* Document *
-- BEGIN --
SAIC, an innovator in weapons systems whose board included three ex-CIA directors and three former defense secretaries, was given a contract to overhaul Iraq’s prison system, hiring prison executives implicated in domestic human rights violations such as Gary Deland who wrote a manual for conducting executions by firing squad and lethal injection while head of Utah’s Correction Agency. According to General Janis Karpinski, head of the Abu Ghraib prison, Deland went about his job in Iraq “like some kind of cowboy commando with a knife strapped to his leg, a side arm on his belt and an automatic rifle slung on his back.”62 Employees of California Analysis Center Incorporated (CACI), “the grandfather of defense technology firms” headed for a time by Deputy Secretary of State Richard Armitage (2001-2005), allegedly introduced some of the most brutal interrogation techniques at Abu Ghraib including sleep deprivation, stress positions and sexual humiliation. It also let loose German shepherd attack dogs which they had had been trained to handle. An army investigation found two CACI employees culpable in “inhumane and sadistic misconduct.” Nevertheless, CEO Jack London praised them for doing a “damned fine job,” and the Pentagon rewarded CACI with a fresh $156 million contract to train instructors at an army intelligence school in Arizona.63 (CACI’s profits totaled $350 million in 2005 and $3.7 billion by 2012).64
The abuses by PMCs in the GWOT are far from an aberration, as atrocities have been endemic to American war making since the Indian Wars. During the Korean and Vietnam Wars, U.S. troops tortured and killed tens of thousands of civilians as a product of an “atrocity producing environment,” in which nationalist insurgents easily blended into the civilian population.65 At No Gun Ri, up to three hundred refugees, including women and children, were strafed and killed by U.S. planes and shot by members of the Seventh Cavalry, George Custer’s old outfit, after being forced into an eighty foot long underpass.66 Journalist Keyes Beech noted that, “it is not a good time to be a Korean, for Yankees are shooting them all.”67 In Vietnam’s Operation Speedy Express, the Ninth Infantry Division under the command of Julian Ewell and Ira Hunt claimed an enemy body count of 10,899 at a cost of 267 American lives, with only 748 weapons seized. General David Hackworth acknowledged that “a lot of innocent Vietnamese civilians got slaughtered because of the Ewell-Hunt drive to have the highest count in the land.”68
The lives of “hadjis” in the GWOT have often been considered as cheap as “the gooks” of yesteryear. American forces have bombed wedding parties, gone on shooting rampages and urinated on the corpses of enemy fighters.69 A Senate Intelligence Committee report revealed a systematic pattern of torture by the CIA, with one prisoner dying from hypothermia after he was forced to sit naked on a cold concrete floor for 48 hours.70 The problem of atrocities and impunity ultimately goes far beyond the use of PMCs but relates to the institutional culture of the U.S. military. What is new is the financial reward being amassed by those responsible for carrying out some of the crimes.
-- END --
* Exercise details *
In the text on military contractors and wartime abuses, what was the value of the new contract the Pentagon awarded CACI to train instructors at an army intelligence school in Arizona?

* Excerpted data *
-- BEGIN --
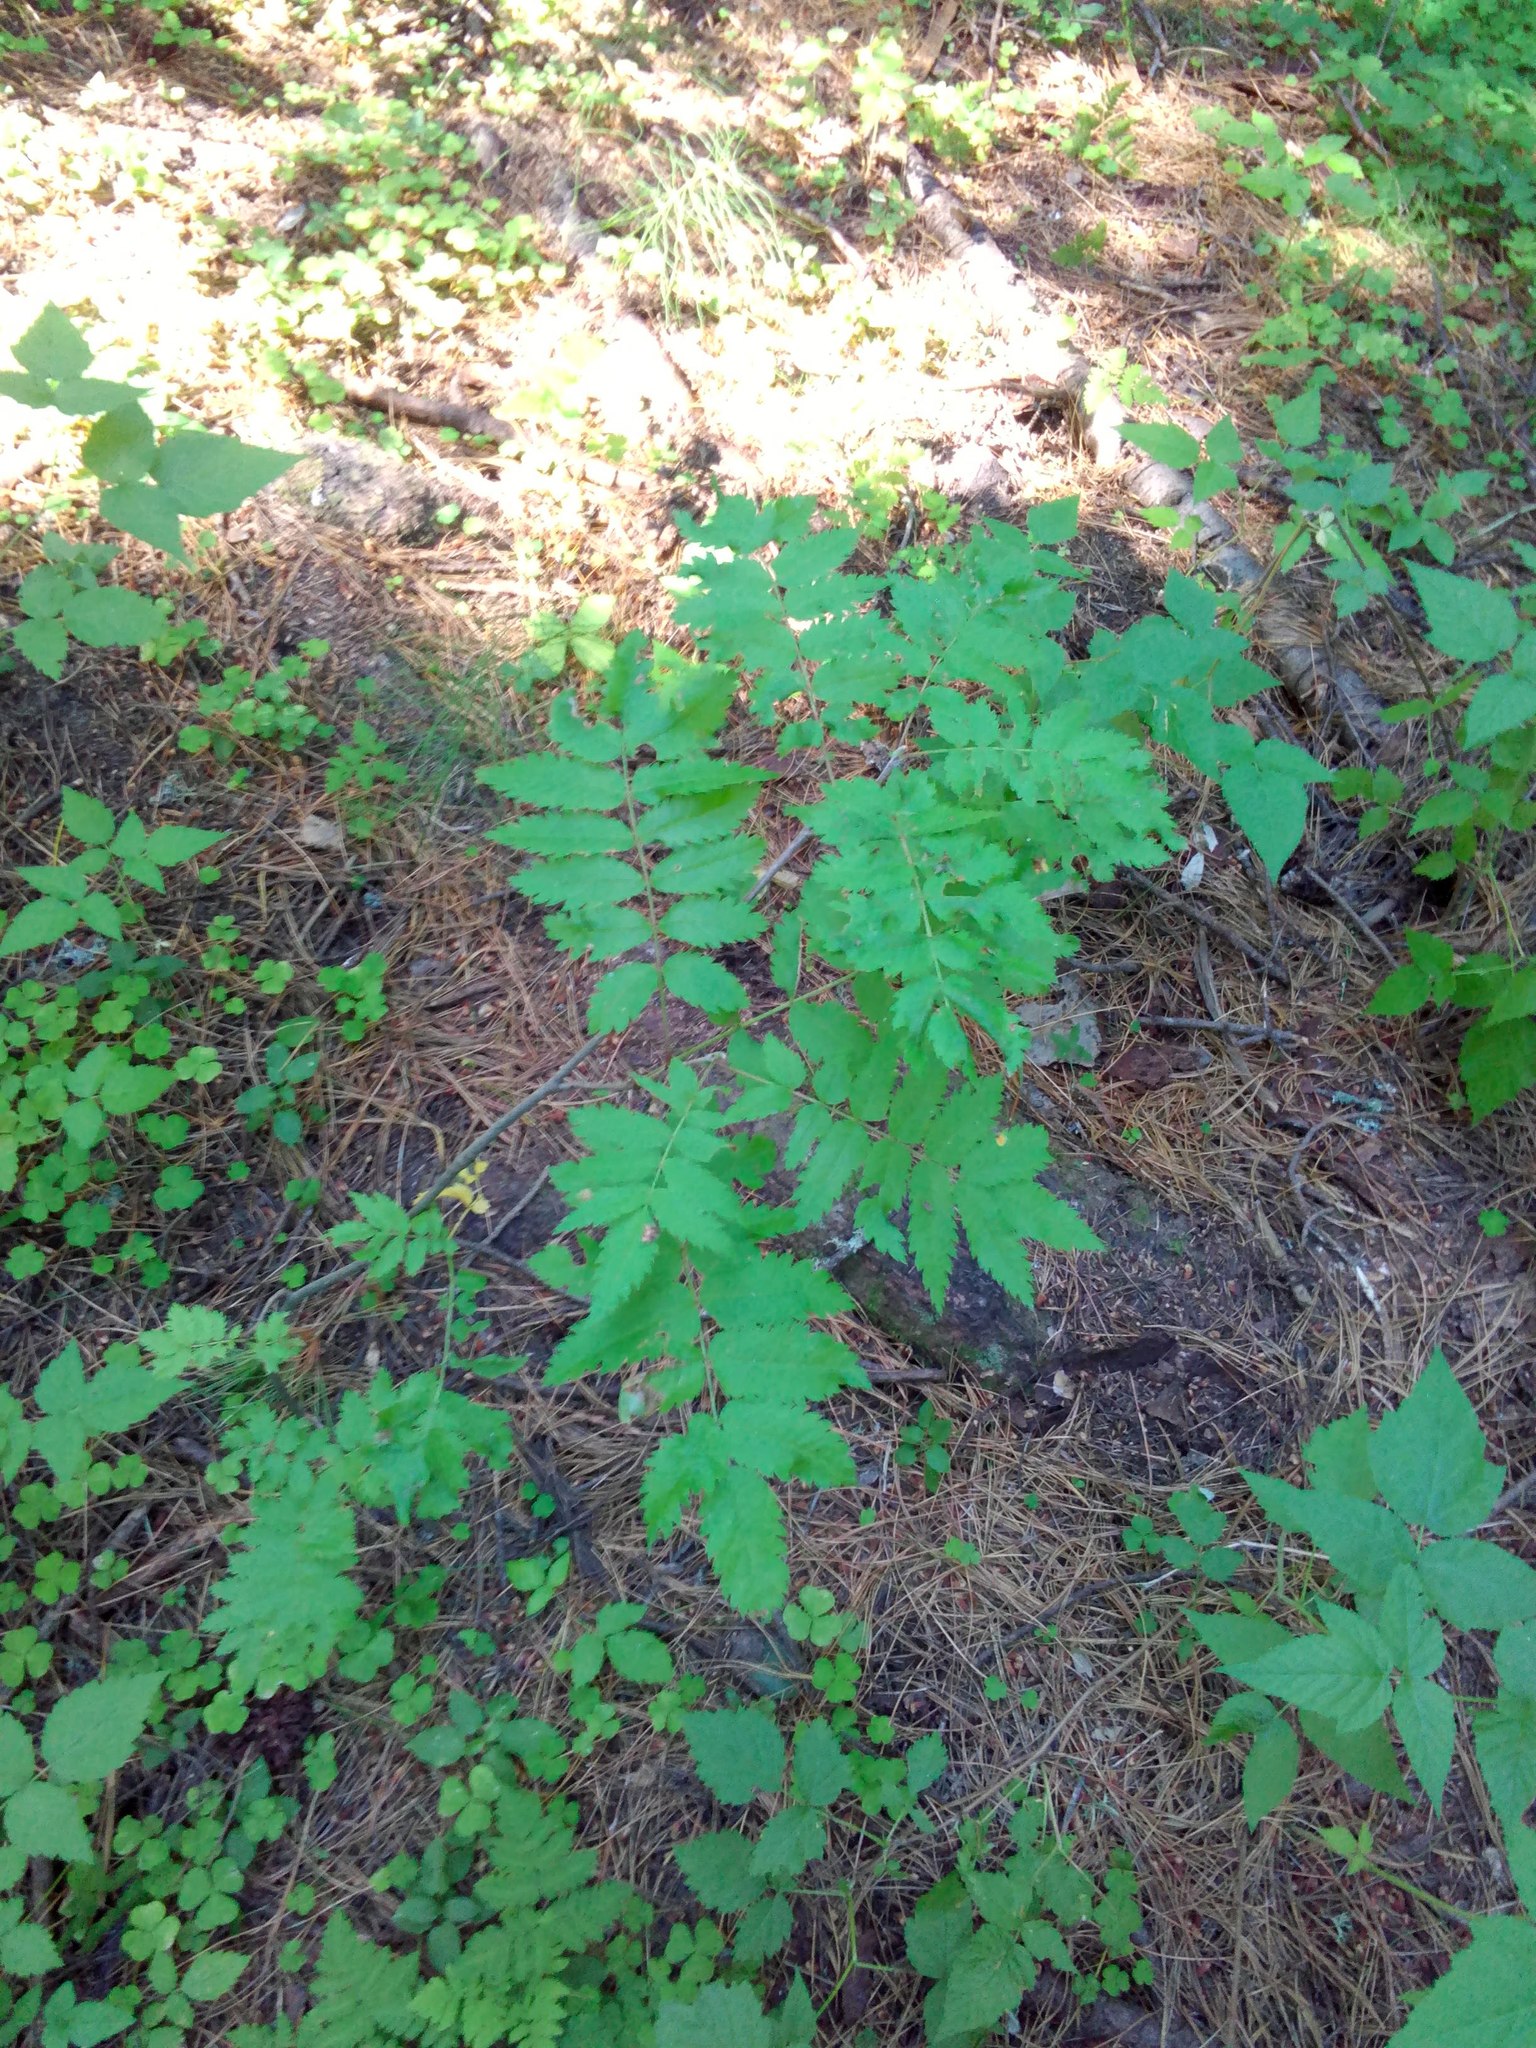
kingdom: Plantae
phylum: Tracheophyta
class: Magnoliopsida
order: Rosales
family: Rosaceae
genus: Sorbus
-- END --
-- BEGIN --
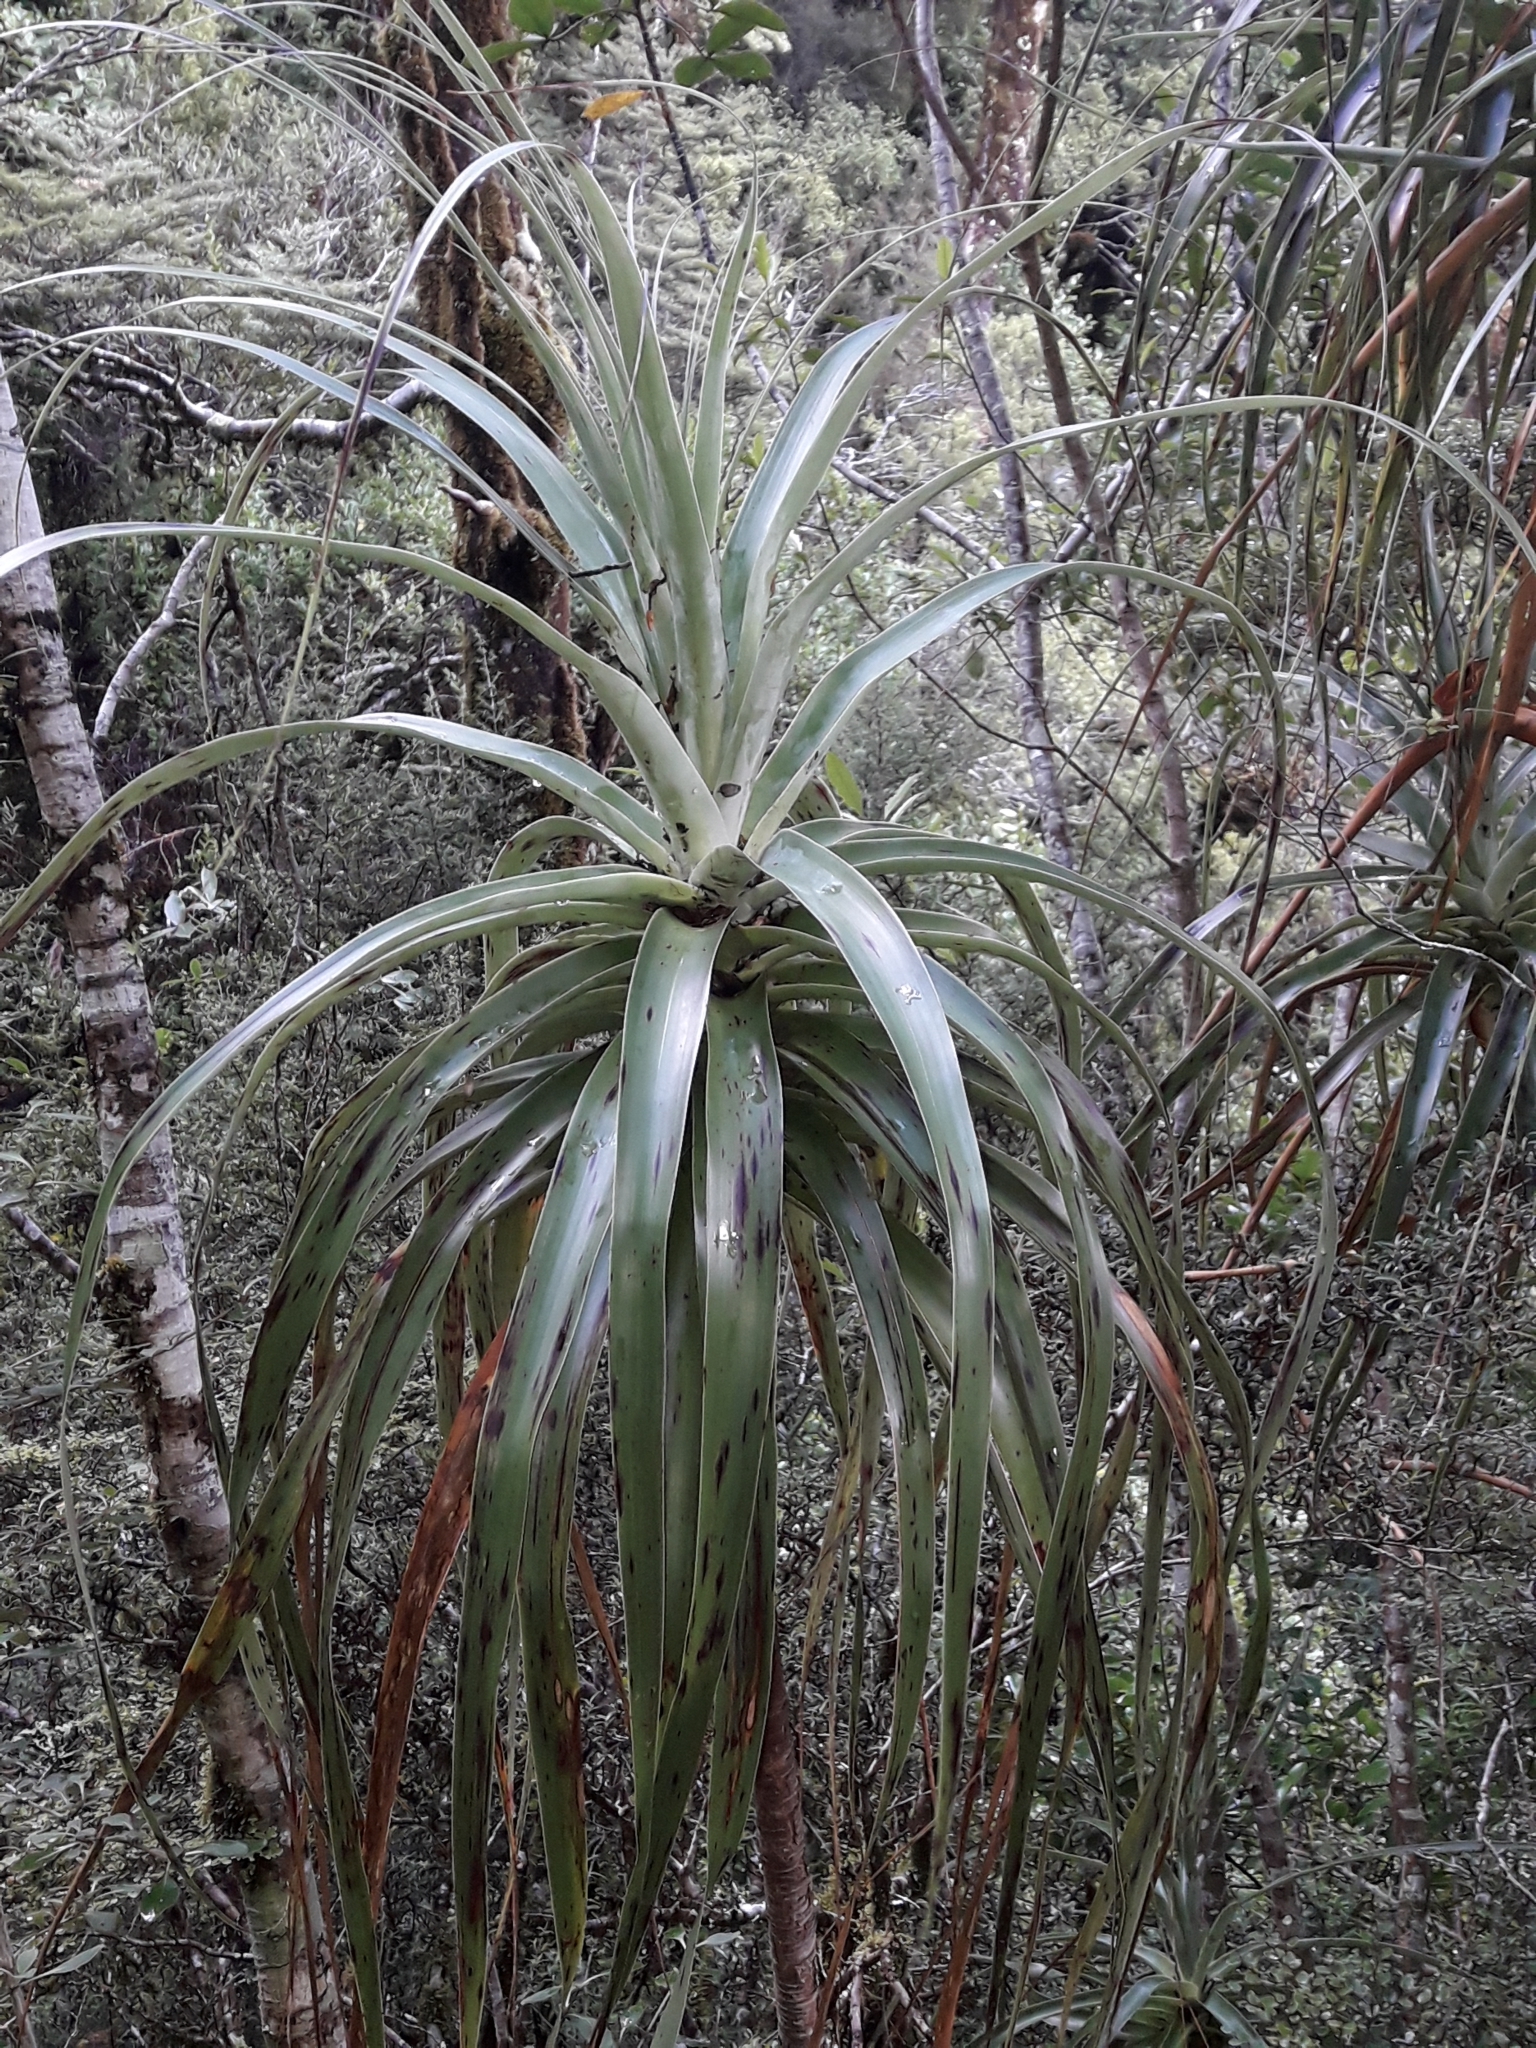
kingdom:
-- END --
* Result *
$156 million